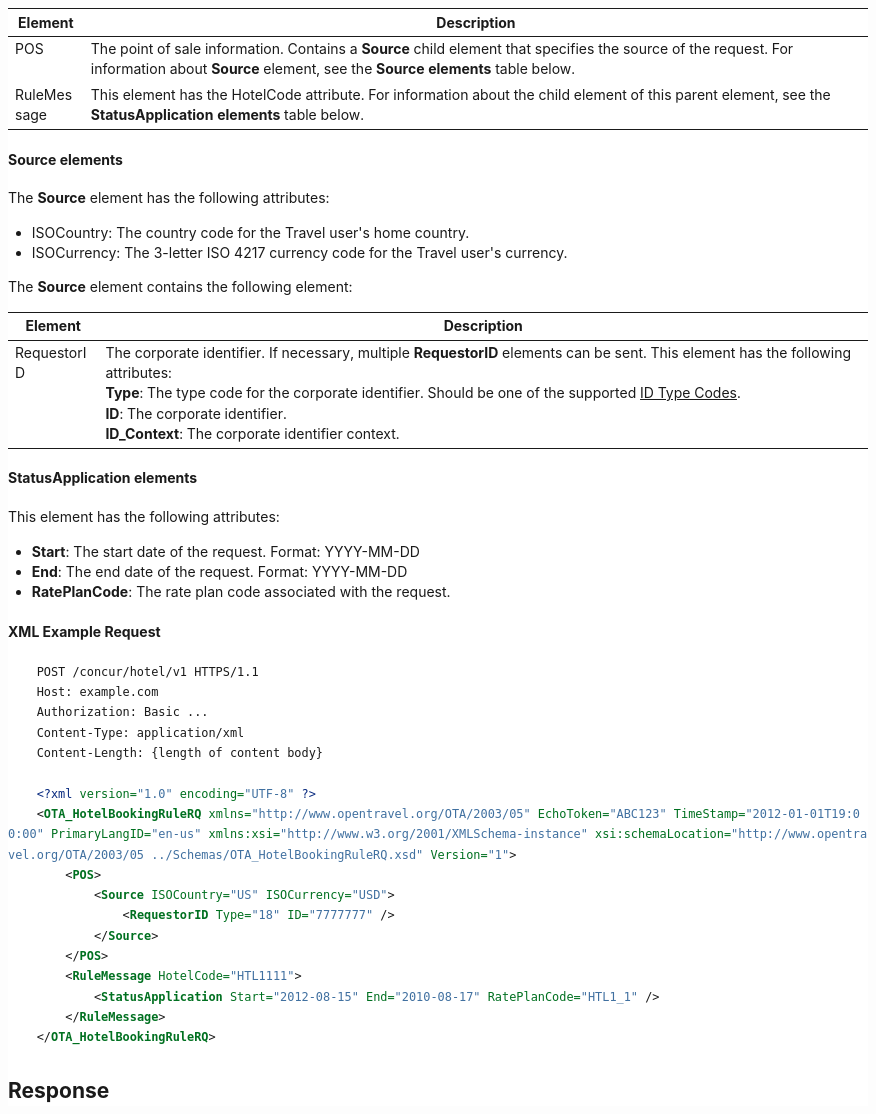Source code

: |  Element |  Description |
|----------|---------------------------------------|
|  POS |  The point of sale information. Contains a **Source** child element that specifies the source of the request. For information about **Source** element, see the **Source elements** table below. |
|  RuleMessage |  This element has the HotelCode attribute. For information about the child element of this parent element, see the **StatusApplication elements** table below. |

#### Source elements

The **Source** element has the following attributes:

* ISOCountry: The country code for the Travel user's home country.
* ISOCurrency: The 3-letter ISO 4217 currency code for the Travel user's currency.

The **Source** element contains the following element:

|  Element |  Description |
|----------|---------------------------------------|
|  RequestorID | The corporate identifier. If necessary, multiple **RequestorID** elements can be sent. This element has the following attributes:<br/>**Type**: The type code for the corporate identifier. Should be one of the supported [ID Type Codes][3]. <br/>**ID**: The corporate identifier. <br/>**ID_Context**: The corporate identifier context.

#### StatusApplication elements

This element has the following attributes:

* **Start**: The start date of the request. Format: YYYY-MM-DD
* **End**: The end date of the request. Format: YYYY-MM-DD
* **RatePlanCode**: The rate plan code associated with the request.


####  XML Example Request

```xml
    POST /concur/hotel/v1 HTTPS/1.1
    Host: example.com
    Authorization: Basic ...
    Content-Type: application/xml
    Content-Length: {length of content body}

    <?xml version="1.0" encoding="UTF-8" ?>
    <OTA_HotelBookingRuleRQ xmlns="http://www.opentravel.org/OTA/2003/05" EchoToken="ABC123" TimeStamp="2012-01-01T19:00:00" PrimaryLangID="en-us" xmlns:xsi="http://www.w3.org/2001/XMLSchema-instance" xsi:schemaLocation="http://www.opentravel.org/OTA/2003/05 ../Schemas/OTA_HotelBookingRuleRQ.xsd" Version="1">
        <POS>
            <Source ISOCountry="US" ISOCurrency="USD">
                <RequestorID Type="18" ID="7777777" />
            </Source>
        </POS>
        <RuleMessage HotelCode="HTL1111">
            <StatusApplication Start="2012-08-15" End="2010-08-17" RatePlanCode="HTL1_1" />
        </RuleMessage>
    </OTA_HotelBookingRuleRQ>
```

##  Response


[1]: https://developer.concur.com/overview/partner-applications
[2]: https://developer.concur.com/node/434#security
[3]: https://developer.concur.com/node/434#idtypes
[4]: http://en.wikipedia.org/wiki/ISO_4217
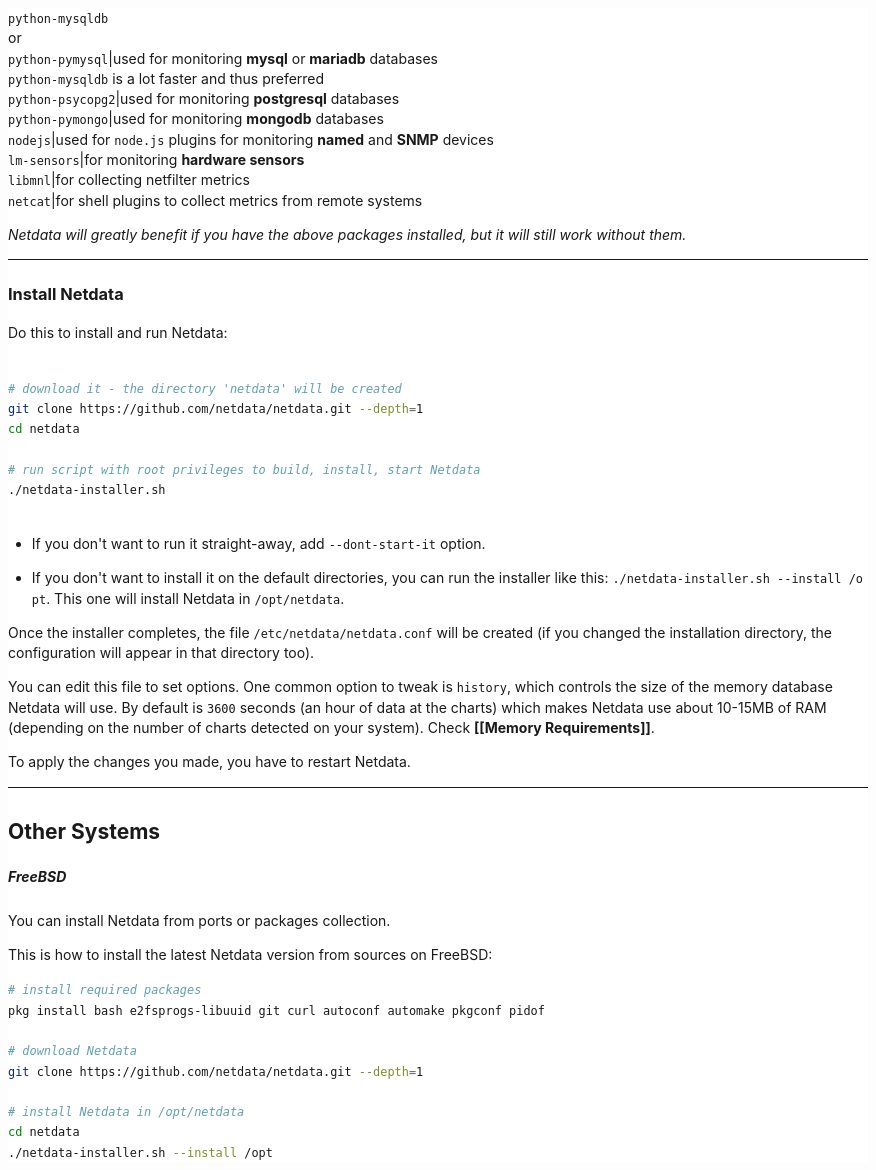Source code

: `python-mysqldb`<br/>or<br/>`python-pymysql`|used for monitoring **mysql** or **mariadb** databases<br/>`python-mysqldb` is a lot faster and thus preferred  
`python-psycopg2`|used for monitoring **postgresql** databases  
`python-pymongo`|used for monitoring **mongodb** databases  
`nodejs`|used for `node.js` plugins for monitoring **named** and **SNMP** devices  
`lm-sensors`|for monitoring **hardware sensors**  
`libmnl`|for collecting netfilter metrics  
`netcat`|for shell plugins to collect metrics from remote systems  
  
*Netdata will greatly benefit if you have the above packages installed, but it will still work without them.*  
  
---  
  
### Install Netdata  
  
Do this to install and run Netdata:  
  
```sh  
  
# download it - the directory 'netdata' will be created  
git clone https://github.com/netdata/netdata.git --depth=1  
cd netdata  
  
# run script with root privileges to build, install, start Netdata  
./netdata-installer.sh  
  
```  
  
* If you don't want to run it straight-away, add `--dont-start-it` option.  
  
* If you don't want to install it on the default directories, you can run the installer like this: `./netdata-installer.sh --install /opt`. This one will install Netdata in `/opt/netdata`.  
  
Once the installer completes, the file `/etc/netdata/netdata.conf` will be created (if you changed the installation directory, the configuration will appear in that directory too).  
  
You can edit this file to set options. One common option to tweak is `history`, which controls the size of the memory database Netdata will use. By default is `3600` seconds (an hour of data at the charts) which makes Netdata use about 10-15MB of RAM (depending on the number of charts detected on your system). Check **[[Memory Requirements]]**.  
  
To apply the changes you made, you have to restart Netdata.  
  
---  
  
## Other Systems  
  
  
  
##### FreeBSD  
  
You can install Netdata from ports or packages collection.  
  
This is how to install the latest Netdata version from sources on FreeBSD:  
  
```sh  
# install required packages  
pkg install bash e2fsprogs-libuuid git curl autoconf automake pkgconf pidof  
  
# download Netdata  
git clone https://github.com/netdata/netdata.git --depth=1  
  
# install Netdata in /opt/netdata  
cd netdata  
./netdata-installer.sh --install /opt  
```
******
In the records above, find each line with the word "below" and copy it out.

|  POS |  The point of sale information. Contains a **Source** child element that specifies the source of the request. For information about **Source** element, see the **Source elements** table below. |
|  RuleMessage |  This element has the HotelCode attribute. For information about the child element of this parent element, see the **StatusApplication elements** table below. |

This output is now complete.